Sukarno tergopoh-gopoh keluar dari kamarnya. Pagi itu perutnya melilit dan terburu-buru hendak masuk toilet Istana.
Sesaat sebelum masuk, ia menunjuk ke arah tumpukan koran, yang setiap pagi ditaruh di muka kamarnya. “Heh, ayo cepat, itu koran semua aku mau baca di kakus,” kata Sukarno.
Namun orang yang dimintai tolong malah menyandera harian Suluh Indonesia, corong Partai Nasional Indonesia. “Apa benar ini berita Bapak menukar Pope dengan jalan bypass?” tanya Guntur Soekarno.
Pope yang dimaksud adalah Allen Lawrence Pope, pilot asal Amerika Serikat yang pesawatnya, B-26 Invader, ditembak jatuh TNI di Maluku pada 1958. Saat itu Pope, yang pensiunan militer Amerika, tengah menjalani misi pengeboman CIA buat menyokong pemberontakan Perdjuangan Rakjat Semesta alias Permesta.
Pope awalnya disebut Amerika sebagai tentara bayaran. Nahas bagi Pope. Saat dibekuk, dia membawa banyak dokumen yang mengindikasikan dia memang bekerja buat CIA lewat Civil Air Transport, maskapai yang dipakai dinas rahasia Amerika itu buat operasinya di Timur Jauh.
Pope setidaknya 12 kali membombardir lapangan udara TNI dan pelabuhan sipil di Maluku dan Sulawesi.

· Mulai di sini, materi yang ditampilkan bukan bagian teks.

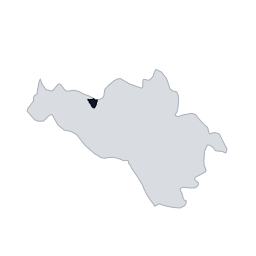 where Rogaška Slatina sits in Slovenia, rotated 227°
{"feature_id": "SVN-982", "entity_name": "Rogaška Slatina", "entity_type": "Municipality", "adm_level": 1, "iso_a3": "SVN", "parent_name": "Slovenia", "parent_adm1": "", "projection": "albers", "projection_center": [15.648, 46.24], "detail": "fine", "context": "in_parent", "style": "filled", "palette": "ink", "viewbox_px": 256, "rotation_deg": 227, "n_neighbors": 0, "source": "natural_earth", "source_scale": "10m", "svg_char_len": 2036}
<svg xmlns="http://www.w3.org/2000/svg" viewBox="0 0 256 256"><g transform="rotate(227 128 128)"><path d="M223.5,97.1L218.1,95.0L211.7,94.2L210.5,95.4L207.9,96.6L206.6,98.7L207.7,107.0L206.1,108.5L198.7,107.7L196.3,108.7L192.3,114.5L188.2,117.0L183.0,118.7L179.1,120.9L174.3,122.7L170.1,123.8L168.5,126.3L167.4,129.2L167.7,131.9L172.0,137.2L172.5,142.9L172.1,149.9L171.1,153.7L169.4,156.1L158.9,159.3L148.0,165.0L147.7,166.3L152.7,171.5L152.9,172.7L148.8,175.6L148.3,178.5L148.8,181.9L151.0,185.4L151.7,188.5L145.7,190.7L137.6,189.8L128.0,185.4L124.6,186.0L121.3,188.2L118.0,187.2L114.3,184.5L109.2,178.9L106.7,175.5L105.7,171.8L104.3,171.3L102.1,172.3L100.3,176.7L95.4,184.5L91.8,186.6L86.4,186.1L78.9,186.0L74.2,186.6L68.5,183.7L67.1,184.2L67.1,186.0L64.9,188.9L61.3,190.7L45.1,186.0L42.9,182.4L46.6,180.9L51.8,176.4L55.3,177.0L59.6,176.1L61.4,174.3L58.9,168.4L52.3,161.1L48.8,158.3L43.9,156.4L43.1,154.5L46.1,143.3L45.4,141.7L39.8,142.1L38.5,140.8L38.1,138.9L38.5,136.2L42.4,131.9L46.7,128.2L47.9,126.0L47.8,124.3L42.5,122.5L39.3,120.6L36.7,119.9L34.9,120.9L33.7,119.7L32.5,116.5L33.9,111.6L38.8,107.1L44.1,103.2L48.7,100.4L51.3,99.2L52.6,94.2L55.3,94.8L60.6,95.2L66.5,96.4L72.0,98.0L76.8,99.8L86.9,101.9L96.2,103.2L99.0,104.3L101.3,104.2L104.0,105.8L105.7,104.6L107.0,102.6L112.0,100.3L116.7,97.2L120.0,93.2L121.9,90.1L125.1,87.9L128.5,87.2L131.6,86.1L144.7,84.7L158.2,86.0L164.6,83.8L169.9,79.9L177.6,78.8L178.0,78.8L189.6,81.7L190.5,80.0L190.9,79.2L190.7,70.8L194.3,66.9L197.7,65.3L209.2,65.7L210.7,68.3L211.3,72.3L212.4,77.7L214.3,79.2L215.4,81.3L215.2,85.0L217.5,87.7L222.9,95.2L223.5,97.1Z" fill="#d9dde1" stroke="#a8b0b8" stroke-width="1"/><path d="M172.7,122.6L171.6,122.5L170.3,123.2L169.5,124.3L168.7,123.5L168.3,122.1L168.2,121.9L167.7,121.6L167.0,120.7L165.8,117.4L166.2,116.9L166.5,116.7L167.2,116.5L168.5,116.5L171.1,117.4L173.1,117.3L174.2,118.2L176.5,118.0L175.3,118.6L175.0,118.8L174.5,119.3L174.1,120.2L173.5,120.6L172.7,122.1L172.7,122.6L172.7,122.6Z" fill="#0f172a" stroke="#020617" stroke-width="1.5"/></g></svg>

Pria asal Miami itu hanya mengakui dua misi penerbangan saja, tapi pengadilan Indonesia pada 1960 memvonisnya hukuman mati.
Pada 1961, Presiden Dwight D. Eisenhower diganti John F. Kennedy. Gaya politik luar negeri Amerika pun berubah dan lebih bersahabat terhadap Indonesia.
Sukarno, yang sebelumnya akan digergaji kursi presidennya, malah diundang ke Gedung Putih. Diduga saat itulah masalah Pope dibahas.
Setahun setelah pertemuan itu, Pope diam-diam diantar pesawat Negeri Abang Sam di bandara Jakarta. Sebelum dia dipulangkan, Sukarno berpesan, ”Jangan muncul ke publik, jangan membuat cerita aneh-aneh. Pulang dan menghilanglah dan kami akan melupakan semuanya,” ujarnya seperti ditulis dalam buku Subversion as Foreign Policy The Secret Eisenhower and Dulles Debacle in Indonesia.
Pemulangan Pope itu tidaklah gratis. Kennedy mesti membarternya dengan pesawat angkut Hercules dan dana pembangunan jalan bypass dari Cawang ke Tanjung Priok.
Lain lagi cerita Bambang Avianto, putra sulung Marsekal Pertama Joko Nurtanio. Anak penggagas industri penerbangan Indonesia itu menunjuk pada bangkai helikopter Bell-47 J2A Roger, yang 30 tahun teronggok di ujung landas pacu Husein Sastranegara.
Bambang mengatakan helikopter kepresidenan era Sukarno itu merupakan hadiah Presiden Kennedy. Helikopter berjulukan si Walet itu status resminya hadiah, tapi sejatinya bagian dari barter dengan Pope. “Itulah salah satu kelebihan diplomasi Bung Karno,” ujarnya.
Kennedy memang ingin menjauhkan Sukarno dari Cina dan Uni Soviet. Taktik yang dipakai adalah memberi bantuan nonmiliter.
Namun bernarkah Sukarno menukar Pope dengan pesawat dan sejumlah proyek pembangunan? Ketika Guntur Soekarno mendesak soal itu, ayahnya cuma tertawa.
Usai urusannya di toilet istana pada 1960-an itu, Sukarno cuma berujar, “Mudah-mudahan Amerika kirim Pope yang lain. Kalau tertangkap nanti, aku minta tukar dengan Ava Gardner dan Yvonne de Carlo!”